Hudson, the student director of the West fall play, gives her insights into what it’s like to be in a production during a pandemic


Carissa Hudson

Even as remote learning continued, MCHS’s drama club managed to put together a fall play. Carissa Hudson helped direct that play until COVID shut down performances.

Alayna Majkrzak, Staff Reporter

Applause thunders as Carissa Hudson steps onto the stage to walk between the cast of “The Living,” West Campus’s fall play. A bright smile is under her mask as she bows in front of the audience. The bright lights block out the fact that the audience is only around 25 people.

Hudson, a junior at West Campus, was the student director of ‘The Living.’ She aided the director of the show in all of the acting decisions and helped the actors work on anything from their lines to their posture when they walked onto the stage.

All of this being done in the middle of a global pandemic.

Building connections between cast and crew members have been harder than ever when they cannot do their normal bonding traditions, or hang out outside of school to get to know each other. “We had to find new ways to connect and to work as a team without getting too close,” Hudson states about her experience working with the others in the play.

After around 3 total months of preparation for the show and bonding between members of the cast and crew, there were only two showing “I feel that the actors portrayed the topic in such a beautiful and effortless way that it is hard not to resonate deeply with them,” Hudson says. “I am proud to have been a part of this production and I am grateful to have worked with such dedicated people.”

The day before they were supposed to have their last two shows, the cast and crew of “The Living” were told that due to COVID-19 their last two shows would be canceled. The irony of the situation was due to the fact the play about the disease was being canceled due to a pandemic.

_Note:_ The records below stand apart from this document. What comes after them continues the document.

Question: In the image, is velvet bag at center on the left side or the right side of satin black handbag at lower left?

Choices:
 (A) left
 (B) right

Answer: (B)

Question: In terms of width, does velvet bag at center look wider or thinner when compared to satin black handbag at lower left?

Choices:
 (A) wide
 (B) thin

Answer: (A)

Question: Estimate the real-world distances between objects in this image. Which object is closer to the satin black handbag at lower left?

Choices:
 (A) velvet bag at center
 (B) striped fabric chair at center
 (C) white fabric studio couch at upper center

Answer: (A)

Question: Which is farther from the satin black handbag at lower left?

“I understand the reasoning behind the cancellation of the last two shows, but it doesn’t take away from how disappointing the situation is,” Hudson states, heartbroken that a show she worked hard on was being canceled. “Although we are all understandably upset about the cancellation of the last two shows, it was ultimately the best choice in regards to the health and safety of everyone involved in the show.”

COVID-19 has provided a lot of set-backs for everyone, but this play overcame many of those setbacks. Most of the people involved thought they wouldn’t even be able to have one performance.

“I think knowing that at any moment, the show could be shut down made us work even harder.  I would not have it any other way.”